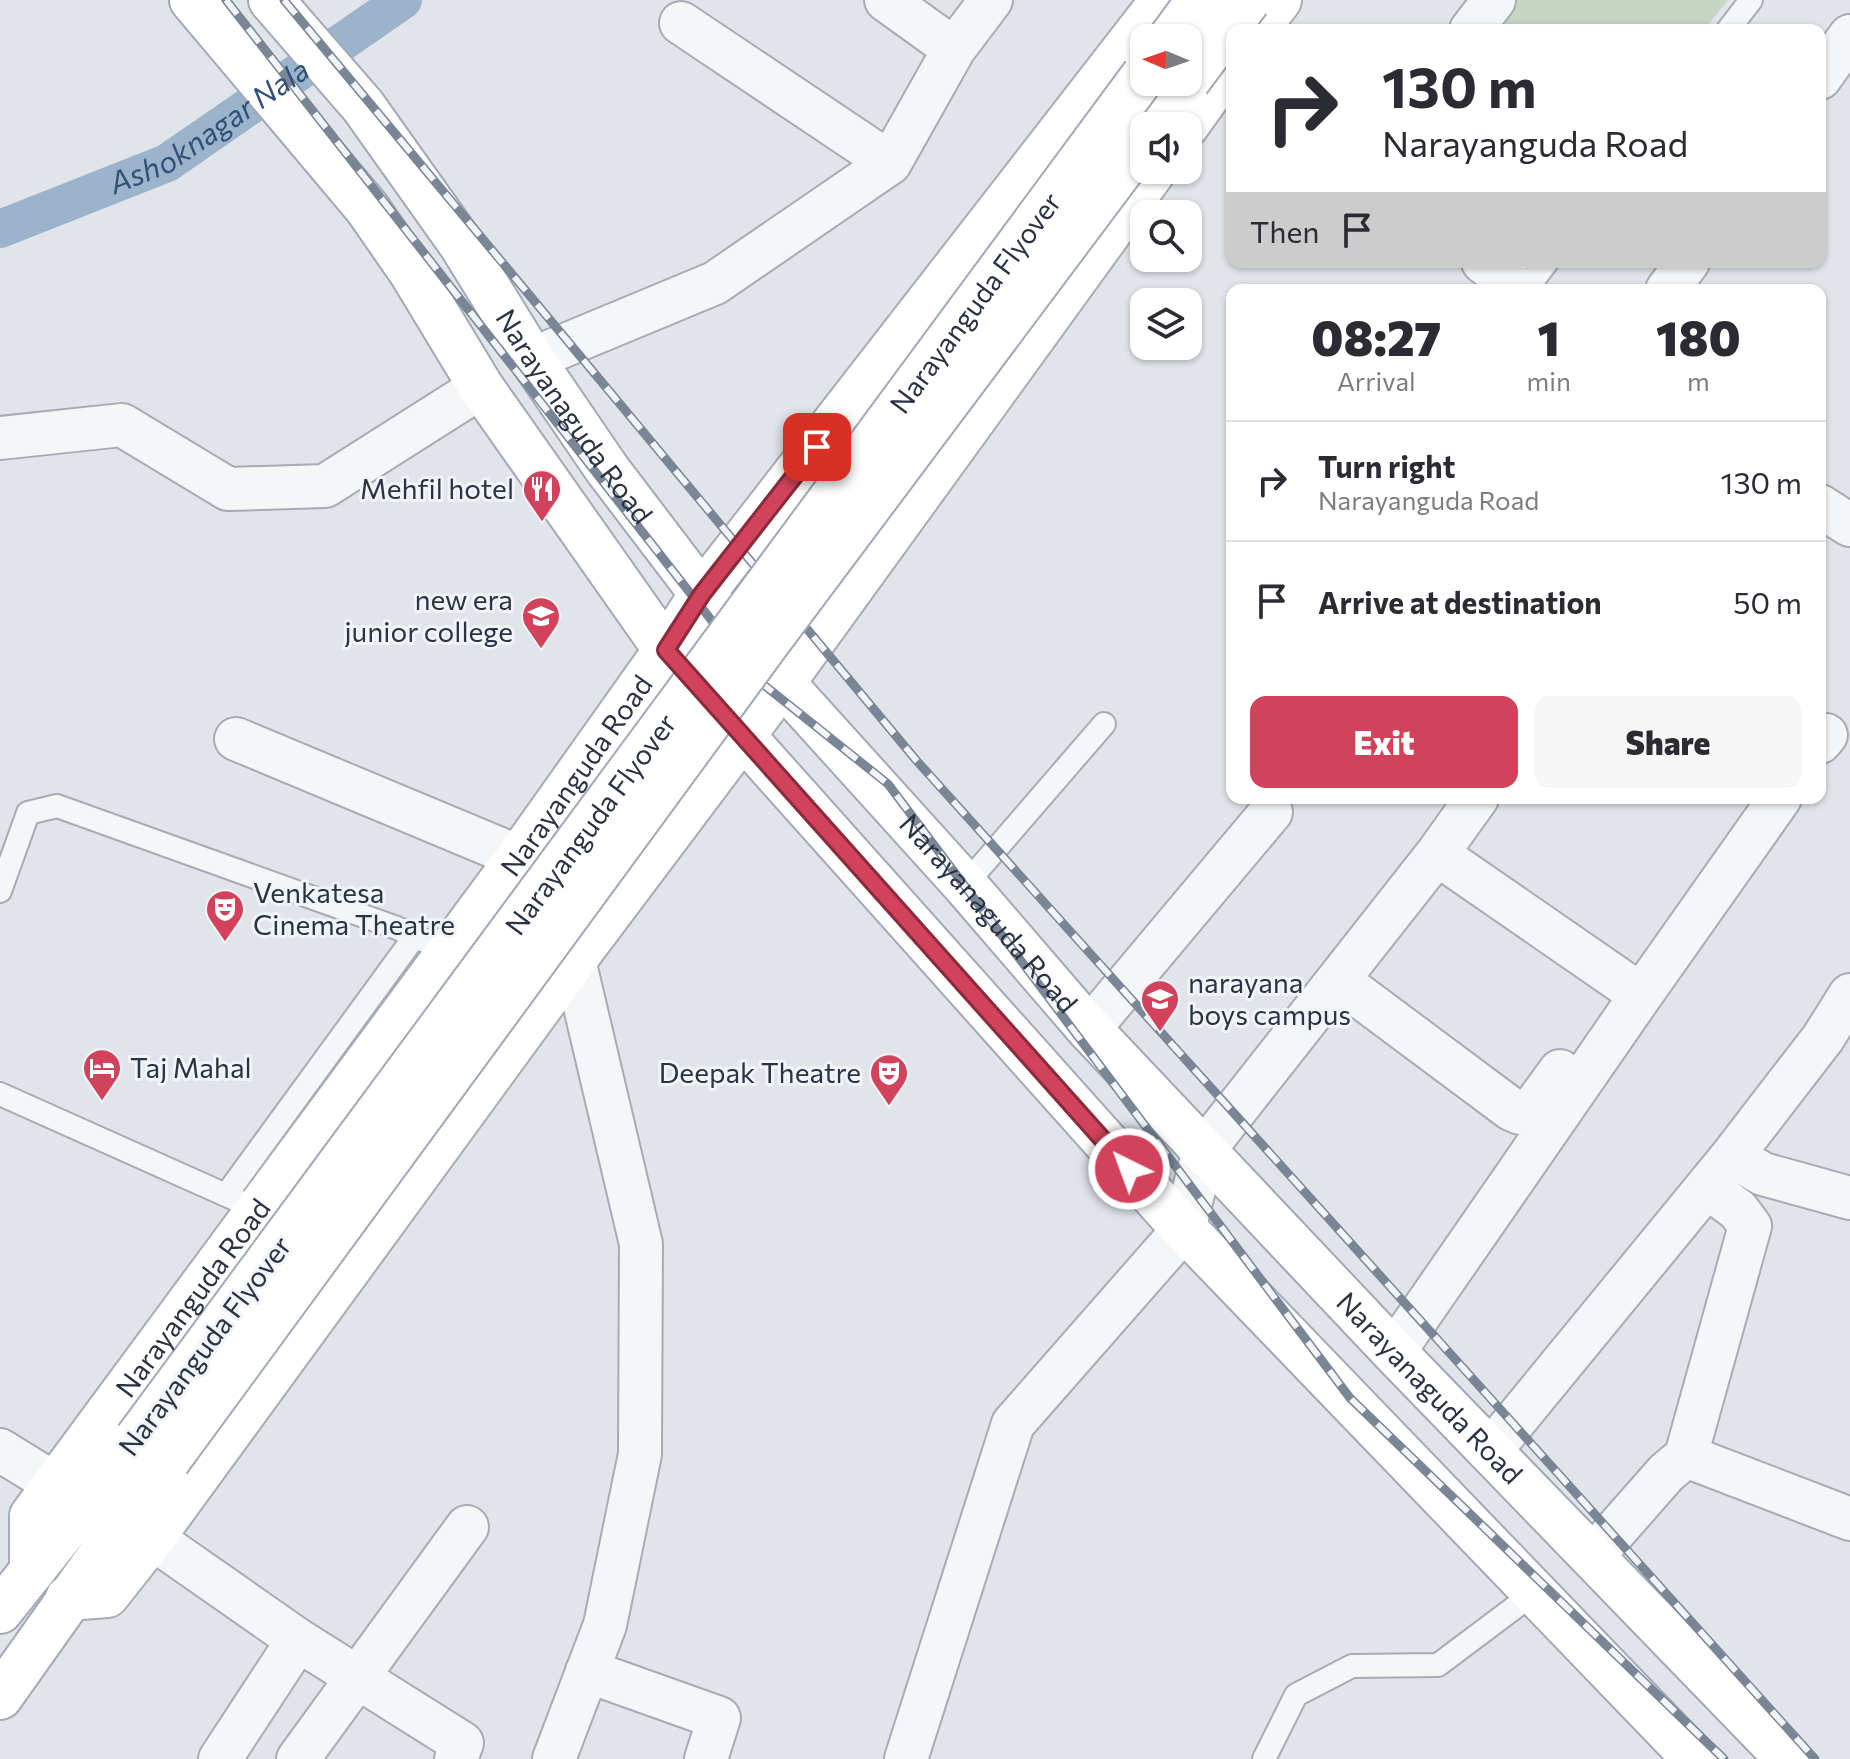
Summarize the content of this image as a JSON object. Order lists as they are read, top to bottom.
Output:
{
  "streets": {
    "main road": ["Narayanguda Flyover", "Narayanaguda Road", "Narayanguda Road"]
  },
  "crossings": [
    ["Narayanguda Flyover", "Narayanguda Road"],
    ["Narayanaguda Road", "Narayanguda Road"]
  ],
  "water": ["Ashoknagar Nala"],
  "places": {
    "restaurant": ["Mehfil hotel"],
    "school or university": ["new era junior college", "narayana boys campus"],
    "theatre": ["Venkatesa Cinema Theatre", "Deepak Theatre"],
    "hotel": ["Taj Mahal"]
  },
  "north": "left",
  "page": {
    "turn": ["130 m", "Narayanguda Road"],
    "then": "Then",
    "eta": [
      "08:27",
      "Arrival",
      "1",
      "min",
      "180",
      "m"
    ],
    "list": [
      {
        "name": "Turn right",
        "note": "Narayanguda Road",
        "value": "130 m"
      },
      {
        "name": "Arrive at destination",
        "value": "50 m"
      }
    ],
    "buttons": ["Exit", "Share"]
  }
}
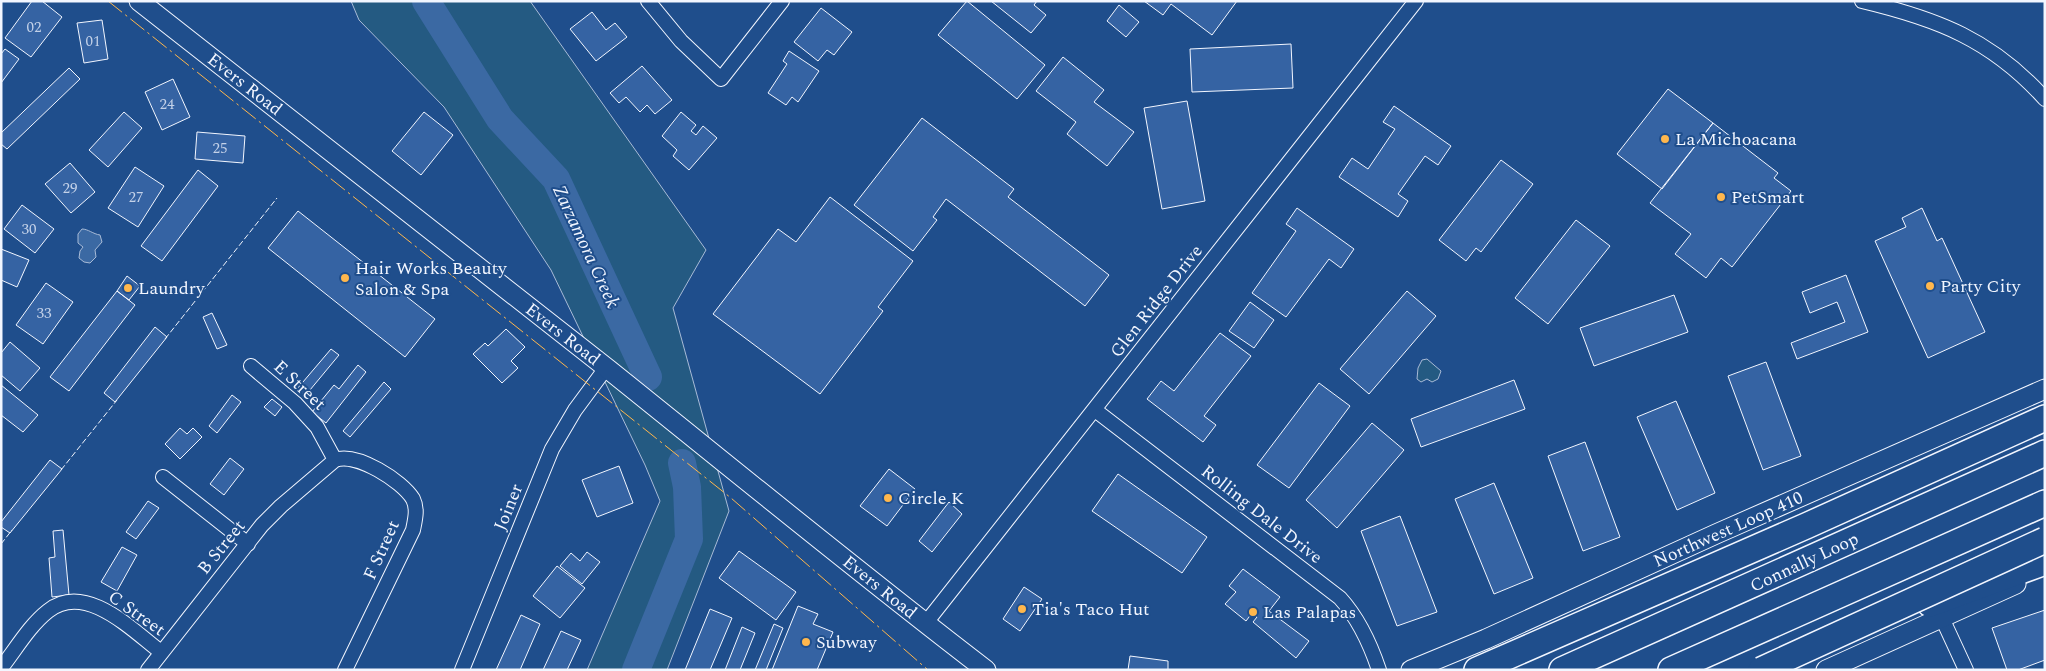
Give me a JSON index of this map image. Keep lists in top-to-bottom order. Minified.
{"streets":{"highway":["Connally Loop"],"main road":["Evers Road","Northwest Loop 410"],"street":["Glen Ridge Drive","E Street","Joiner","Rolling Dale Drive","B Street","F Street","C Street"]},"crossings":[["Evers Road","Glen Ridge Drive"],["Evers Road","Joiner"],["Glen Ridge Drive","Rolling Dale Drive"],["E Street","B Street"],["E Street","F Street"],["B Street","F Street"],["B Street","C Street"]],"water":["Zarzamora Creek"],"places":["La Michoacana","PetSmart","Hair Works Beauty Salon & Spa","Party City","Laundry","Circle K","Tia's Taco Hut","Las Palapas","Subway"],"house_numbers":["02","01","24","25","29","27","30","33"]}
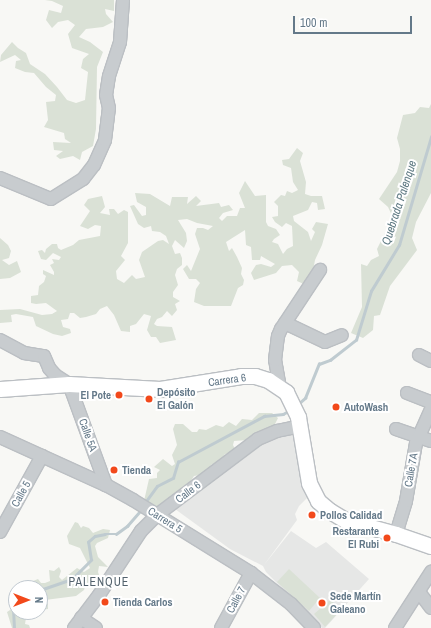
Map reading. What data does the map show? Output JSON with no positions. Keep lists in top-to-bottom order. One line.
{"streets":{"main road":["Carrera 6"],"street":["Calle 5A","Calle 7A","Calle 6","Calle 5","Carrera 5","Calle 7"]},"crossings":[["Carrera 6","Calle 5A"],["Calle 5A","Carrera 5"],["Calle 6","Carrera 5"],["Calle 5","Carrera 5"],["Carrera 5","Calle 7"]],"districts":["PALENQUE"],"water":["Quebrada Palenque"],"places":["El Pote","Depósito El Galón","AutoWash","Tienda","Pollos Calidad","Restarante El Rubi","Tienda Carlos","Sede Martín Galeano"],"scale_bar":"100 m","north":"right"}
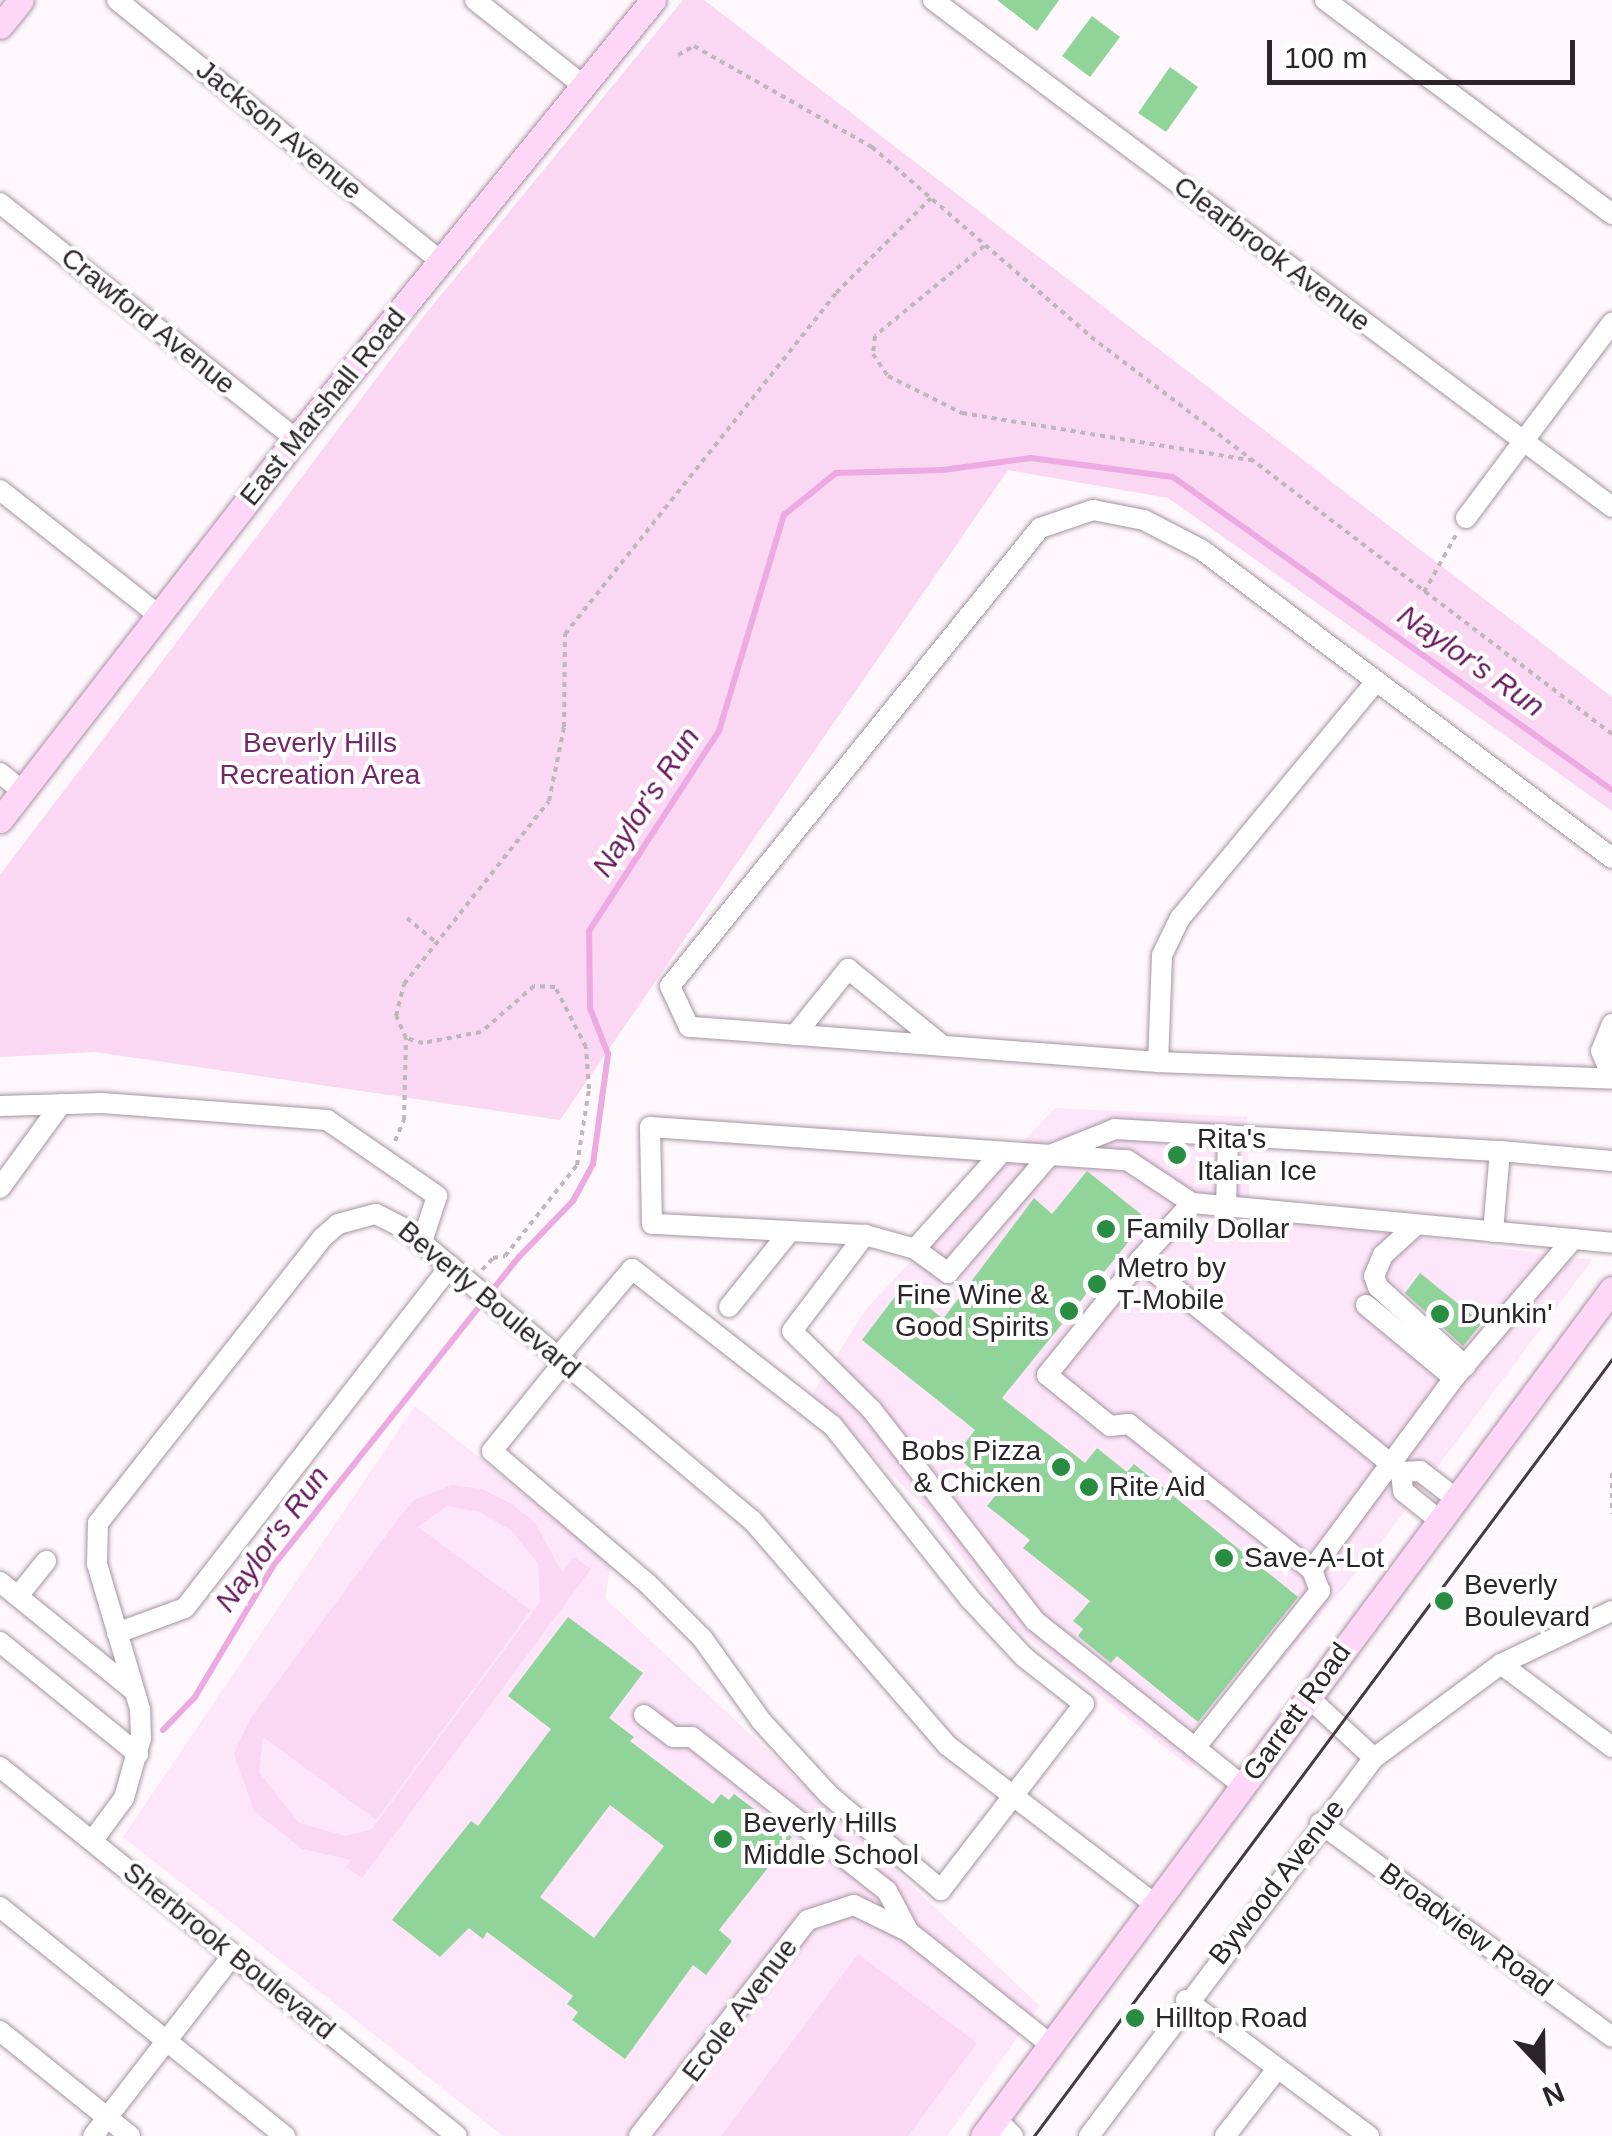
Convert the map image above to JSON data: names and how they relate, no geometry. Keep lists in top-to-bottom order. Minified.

-----

Please print the entries exactly as they stand. Images are not part of the copy.

Summarize the content of this image as a JSON object. Order lists as they are read, top to bottom.
Output:
{
  "streets": {
    "main road": ["Narayanguda Flyover", "Narayanaguda Road", "Narayanguda Road"]
  },
  "crossings": [
    ["Narayanguda Flyover", "Narayanguda Road"],
    ["Narayanaguda Road", "Narayanguda Road"]
  ],
  "water": ["Ashoknagar Nala"],
  "places": {
    "restaurant": ["Mehfil hotel"],
    "school or university": ["new era junior college", "narayana boys campus"],
    "theatre": ["Venkatesa Cinema Theatre", "Deepak Theatre"],
    "hotel": ["Taj Mahal"]
  },
  "north": "left",
  "page": {
    "turn": ["130 m", "Narayanguda Road"],
    "then": "Then",
    "eta": [
      "08:27",
      "Arrival",
      "1",
      "min",
      "180",
      "m"
    ],
    "list": [
      {
        "name": "Turn right",
        "note": "Narayanguda Road",
        "value": "130 m"
      },
      {
        "name": "Arrive at destination",
        "value": "50 m"
      }
    ],
    "buttons": ["Exit", "Share"]
  }
}
Give me a JSON index of this map image. Keep lists in top-to-bottom order. Minified.
{"streets":{"highway":["Connally Loop"],"main road":["Evers Road","Northwest Loop 410"],"street":["Glen Ridge Drive","E Street","Joiner","Rolling Dale Drive","B Street","F Street","C Street"]},"crossings":[["Evers Road","Glen Ridge Drive"],["Evers Road","Joiner"],["Glen Ridge Drive","Rolling Dale Drive"],["E Street","B Street"],["E Street","F Street"],["B Street","F Street"],["B Street","C Street"]],"water":["Zarzamora Creek"],"places":["La Michoacana","PetSmart","Hair Works Beauty Salon & Spa","Party City","Laundry","Circle K","Tia's Taco Hut","Las Palapas","Subway"],"house_numbers":["02","01","24","25","29","27","30","33"]}
Map reading. What data does the map show? Output JSON with no positions. Keep lists in top-to-bottom order. One line.
{"streets":{"main road":["Carrera 6"],"street":["Calle 5A","Calle 7A","Calle 6","Calle 5","Carrera 5","Calle 7"]},"crossings":[["Carrera 6","Calle 5A"],["Calle 5A","Carrera 5"],["Calle 6","Carrera 5"],["Calle 5","Carrera 5"],["Carrera 5","Calle 7"]],"districts":["PALENQUE"],"water":["Quebrada Palenque"],"places":["El Pote","Depósito El Galón","AutoWash","Tienda","Pollos Calidad","Restarante El Rubi","Tienda Carlos","Sede Martín Galeano"],"scale_bar":"100 m","north":"right"}
Convert the map image above to JSON data: names and how they relate, no geometry. Keep lists in top-to-bottom order. Minified.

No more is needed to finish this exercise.